I'm curious if other 440 users prefer using Graco or Titan guns?

Also, I saw Titan has the HEA low pressure tips and wanted to know if anyone here has tried them as well as the Graco low pressure tips and your thoughts on the performance of each/versus each other.


----------



## cocomonkeynuts (Apr 14, 2017)

made in china vs made in usa. Easy decision!


----------



## Mr Smith (Mar 11, 2016)

beedoola said:


> I have a 440 and Graco contractor gun with various tips.
> 
> I'm curious if other 440 users prefer using Graco or Titan guns?
> 
> Also, I saw Titan has the HEA low pressure tips and wanted to know if anyone here has tried them as well as the Graco low pressure tips and your thoughts on the performance of each/versus each other.


There is a really good painter in here called 'Ridesarize' who prefers the Titan tips over the Graco tips.
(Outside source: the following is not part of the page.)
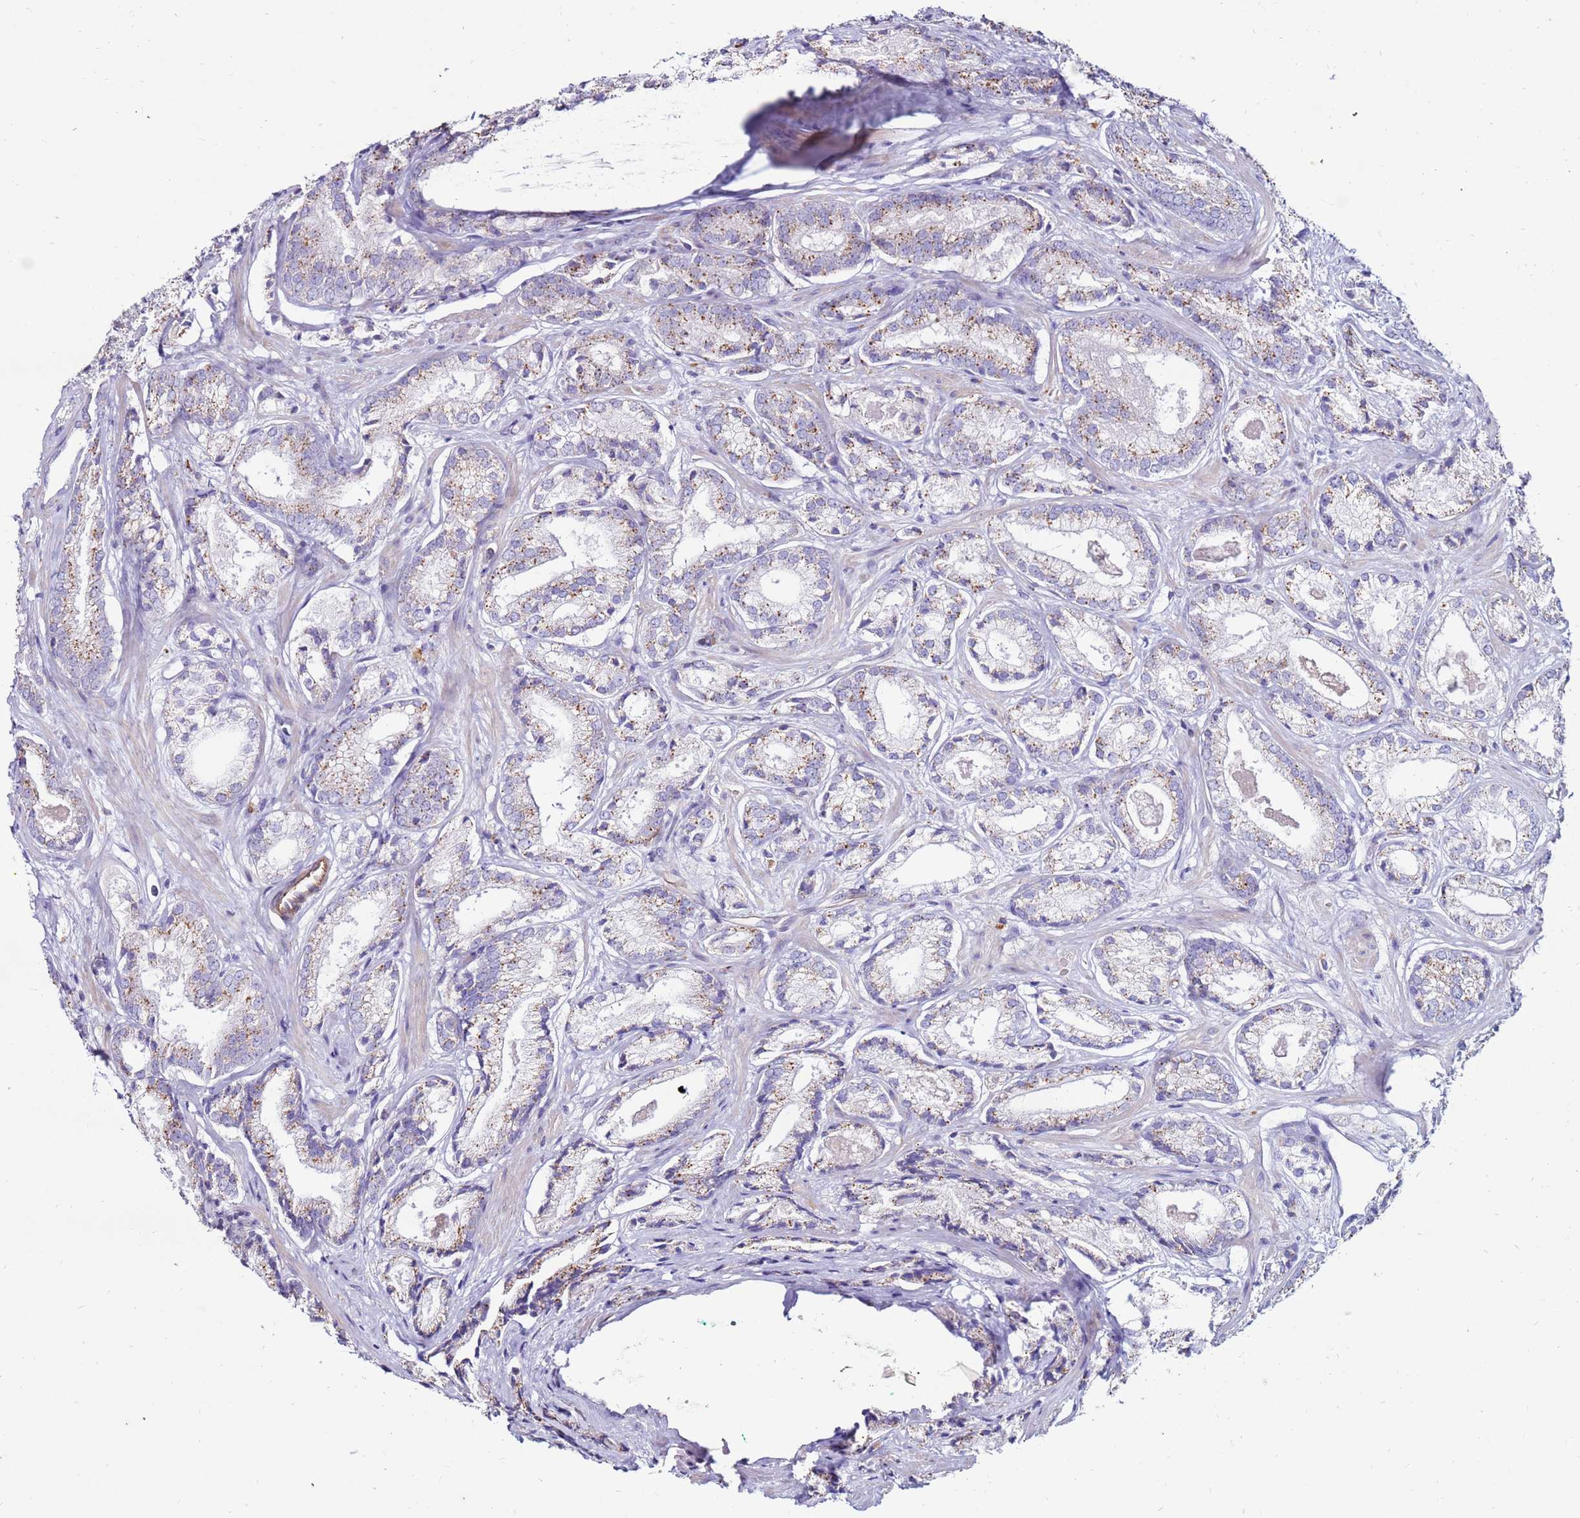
{"staining": {"intensity": "moderate", "quantity": "25%-75%", "location": "cytoplasmic/membranous"}, "tissue": "prostate cancer", "cell_type": "Tumor cells", "image_type": "cancer", "snomed": [{"axis": "morphology", "description": "Adenocarcinoma, Low grade"}, {"axis": "topography", "description": "Prostate"}], "caption": "IHC micrograph of prostate cancer stained for a protein (brown), which displays medium levels of moderate cytoplasmic/membranous positivity in about 25%-75% of tumor cells.", "gene": "CLEC4M", "patient": {"sex": "male", "age": 68}}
I've never tried the Titan tips but I'll probably pick one up next cabinet job just to see for myself.
https://www.painttalk.com/f24/little-meteor-shower-cabinet-coat-repaint-92989/


----------



## Woodco (Nov 19, 2016)

Im not crazy about the titan gun. It has a nice grip, but they overcomplicated the design to make it pretty. I put my titan gun on my backup sprayer, bought a graco gun for my titan.

As far as tips, tri-tech are really good, (and cheap) just not readily available. Heres a link to order them. https://www.pontiacpaintsupply.com/...es-reversible-airless-tip?variant=14965389894


----------



## Delta Painting (Apr 27, 2010)

+ 1 on the Tri-Tech tip's..


----------



## Mr Smith (Mar 11, 2016)

Delta Painting said:


> + 1 on the Tri-Tech tip's..


Do you have a Tritech sprayer too? How are their guns? I just ordered a couple of tips from them to try out.


----------



## STAR (Nov 26, 2010)

Mr Smith said:


> Do you have a Tritech sprayer too? How are their guns? I just ordered a couple of tips from them to try out.


Where did you order from? I'm interested as well.
Do they ship to Canada?


----------



## Delta Painting (Apr 27, 2010)

Mr Smith said:


> Do you have a Tritech sprayer too? How are their guns? I just ordered a couple of tips from them to try out.


No I use a 440I or my 695. Their guns are nice been using one for over a year problem free..


----------